Hendrick asserts that critical thinking is not a skill, by quoting Daniel Willingham:
critical thinking (as well as scientific thinking and other domain-based thinking) is not a skill. There is not a set of critical thinking skills that can be acquired and deployed regardless of context.
If they are right, the skeptical movement really couldn’t exist. First, because its aims (at promoting “critical thinking”) would be self-contradictory. Second, because all the skeptics who do apply critical thinking to a wide variety of topics could not exist.
If this assertion is correct, and “critical thinking” is not a skill and cannot be taught:
- Sagan’s Baloney Detection Kit is a worthless idea.

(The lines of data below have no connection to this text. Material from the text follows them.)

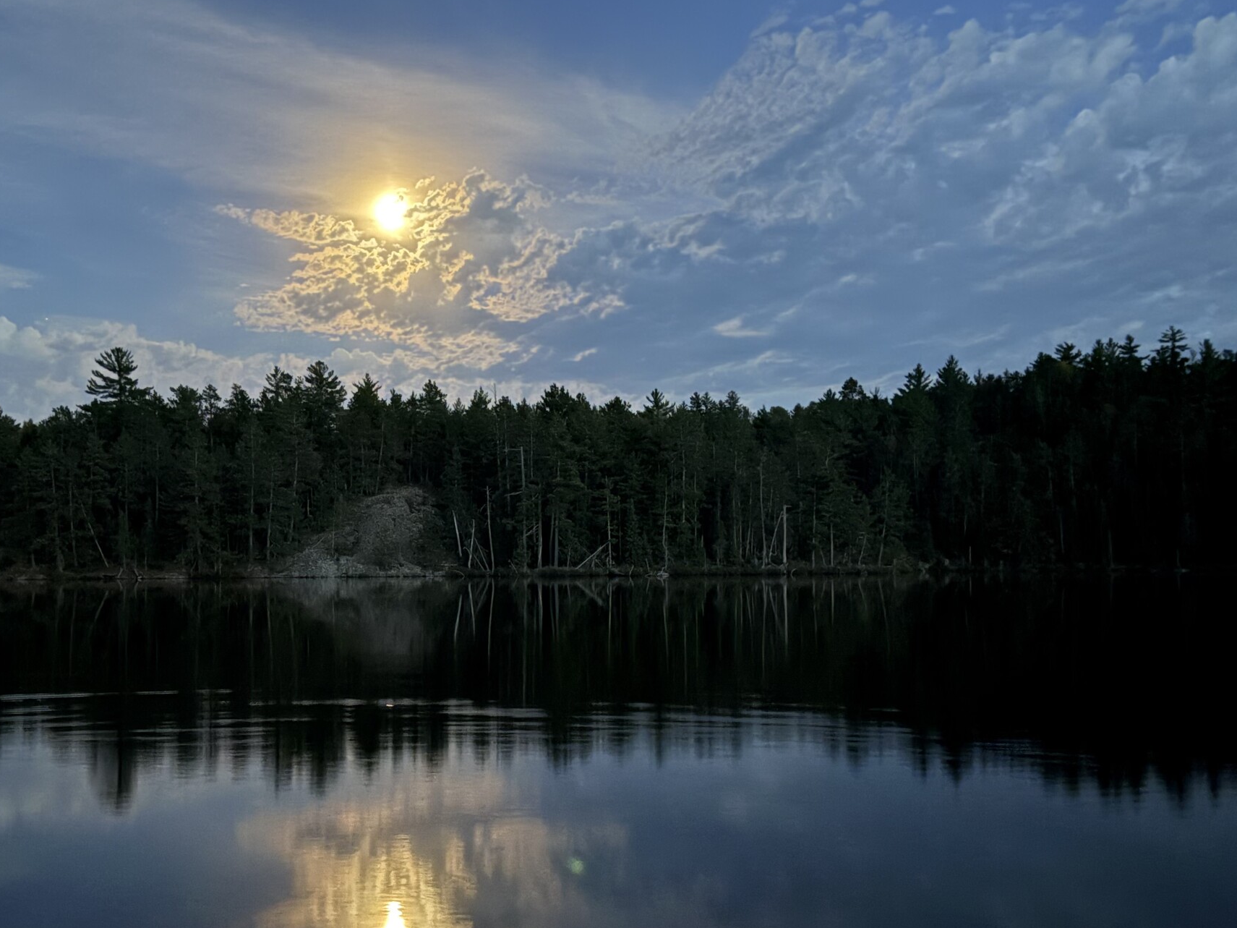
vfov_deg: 37.6
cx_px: 492
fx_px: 1358
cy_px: 544
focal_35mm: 38
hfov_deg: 48.7
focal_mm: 5.96
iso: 1250
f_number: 1.6
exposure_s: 1/2
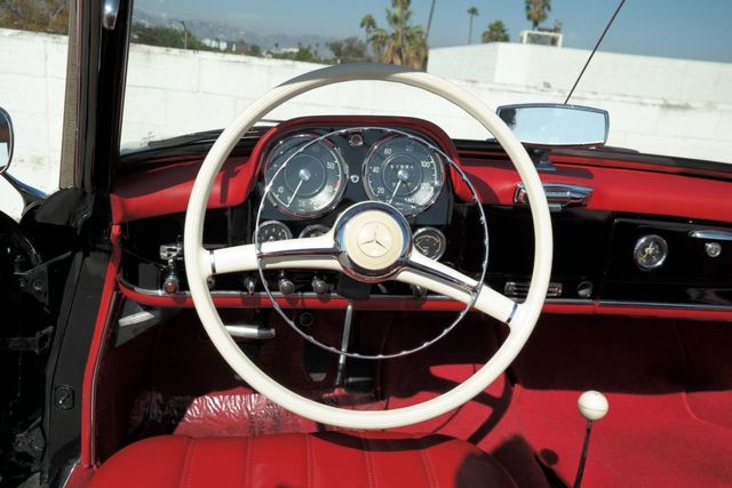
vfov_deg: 40.0
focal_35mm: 33
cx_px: 366
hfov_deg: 57.2
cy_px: 244
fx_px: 671
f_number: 7.1
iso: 100
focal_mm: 22
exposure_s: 1/320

- Halpern’s extensive research on teaching critical thinking, including “Teaching critical thinking for transfer across domains: Disposition, skills, structure training, and metacognitive monitoring” is nonsense.
- As is Gelder’s (such as “Teaching Critical Thinking: Some Lessons From Cognitive Science“)
- And all of Paul’s extensive work is as well (including his anthology of papers).
- And Skeptics should all stop, because we don’t really exist and we’re not doing anything.
The one thing that Hendrick gets right is that transfer is hard. Pretty much all educational research supports this. I was going to cite a bunch of articles here, but I realized that I may as well just point to the entire body of educational studies. This is a much bigger problem than the topic at hand, and it would probably need a serious reworking of the entire educational system to address (but that’s out of the question, because we clearly don’t want evidence-based policies).
The real problem that Hendrick failed to address is that teaching critical thinking is really, really hard. Instead of giving up after repeatedly telling students to “look at an issue from multiple perspectives” and concluding that teaching general critical thinking skills is impossible (as Willingham says), perhaps we should try looking at the ones who actually succeed at it and look for ways to overcome the problem of cognitive biases.